WHAT YOU NEED TO DO
Copy the records below word for word, starting with the line that contains "How many slices are in this pie chart?" and going on through the line that contains "How tall is". Leave out the pictures.

RECORDS TO USE
────────────────────

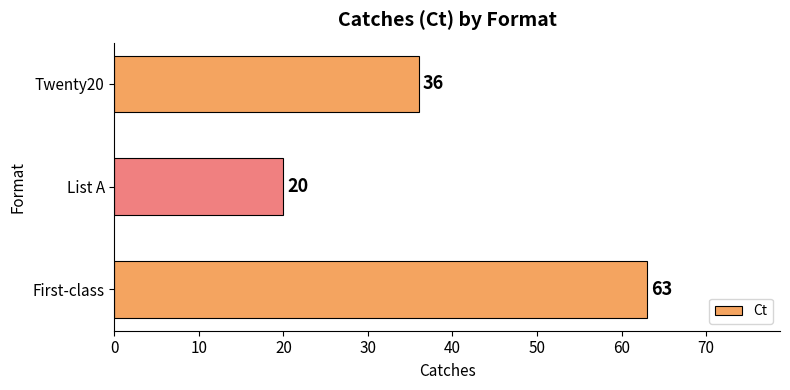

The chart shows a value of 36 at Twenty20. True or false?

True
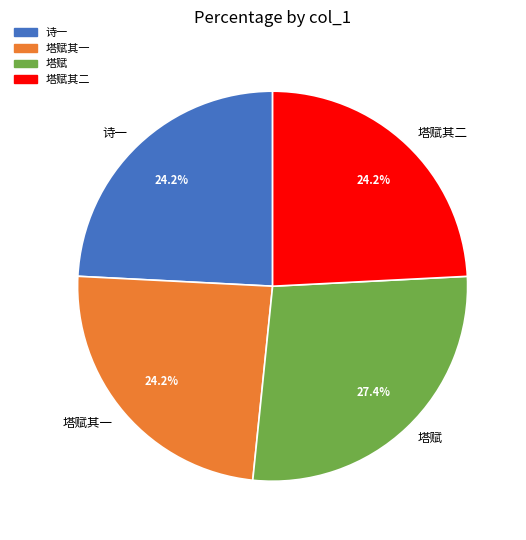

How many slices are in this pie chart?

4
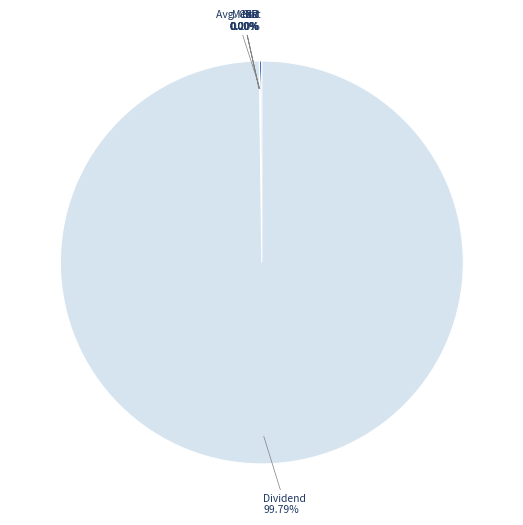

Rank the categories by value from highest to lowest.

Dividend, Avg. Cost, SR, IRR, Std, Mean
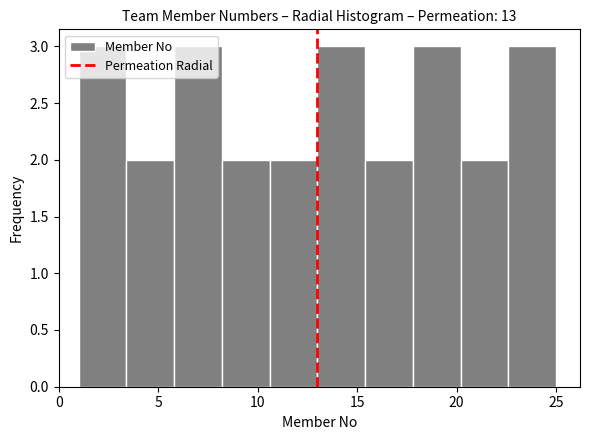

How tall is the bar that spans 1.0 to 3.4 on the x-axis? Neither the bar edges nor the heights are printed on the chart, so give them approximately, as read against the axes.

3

────────────────────

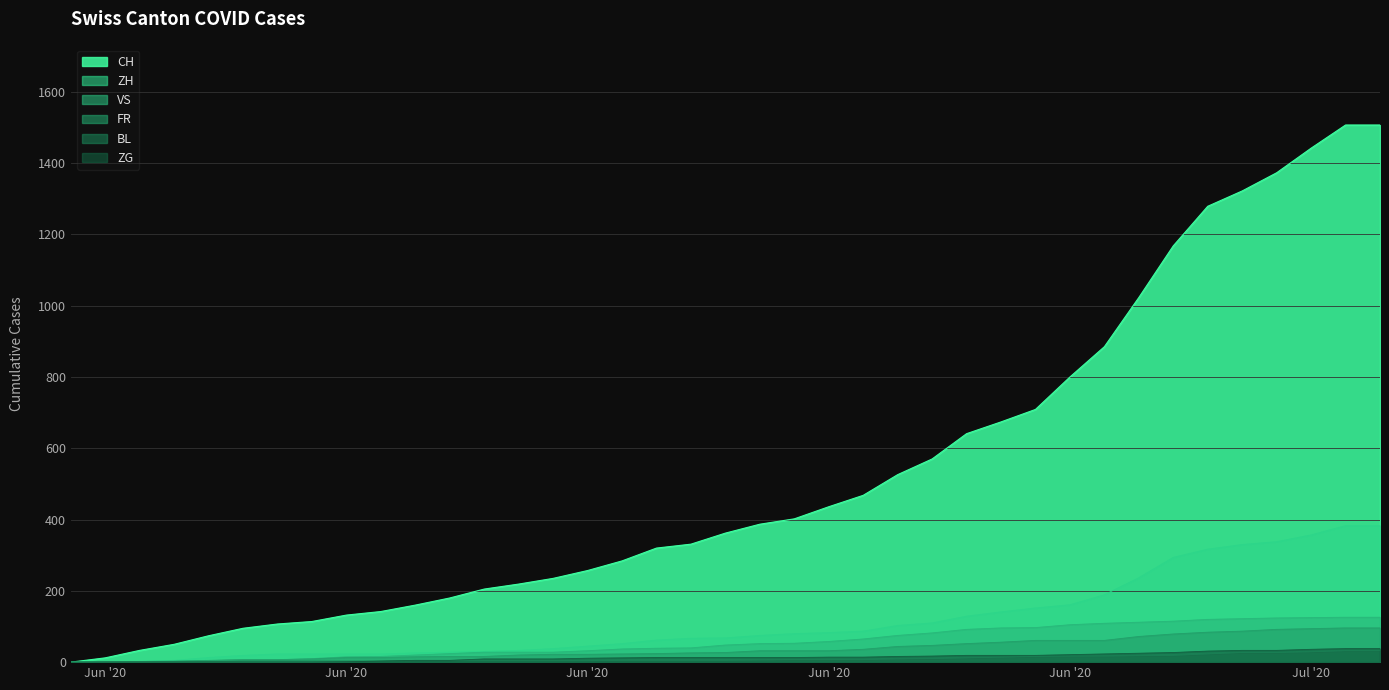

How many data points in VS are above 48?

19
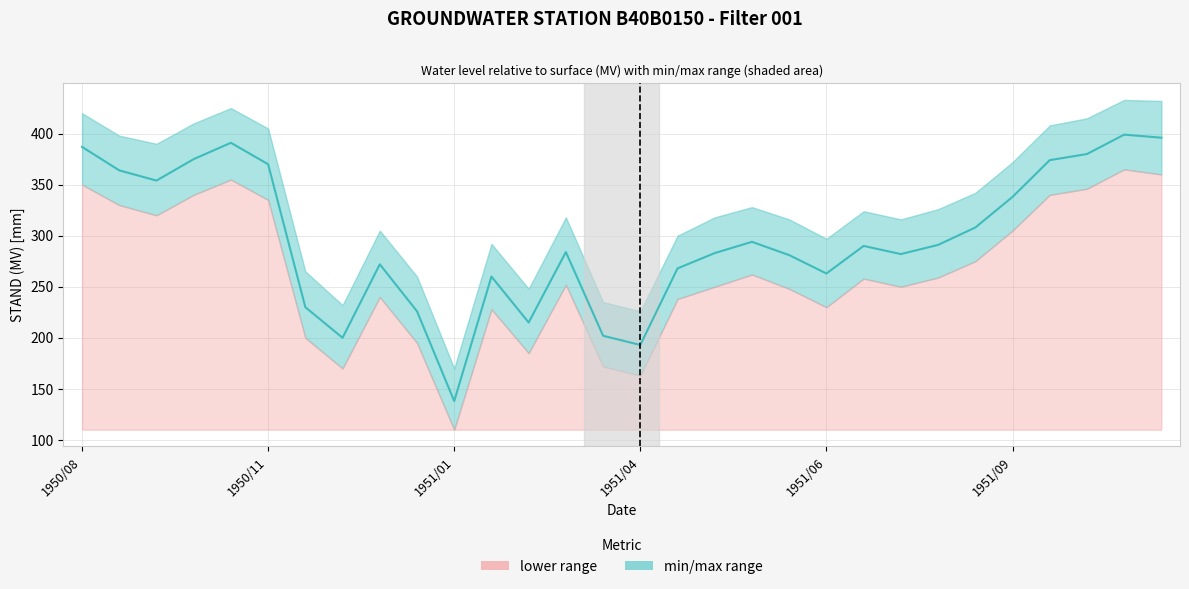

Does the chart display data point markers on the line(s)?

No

────────────────────

SOLUTION TO THIS TASK
How many slices are in this pie chart?

4

Rank the categories by value from highest to lowest.

Dividend, Avg. Cost, SR, IRR, Std, Mean

How tall is the bar that spans 1.0 to 3.4 on the x-axis? Neither the bar edges nor the heights are printed on the chart, so give them approximately, as read against the axes.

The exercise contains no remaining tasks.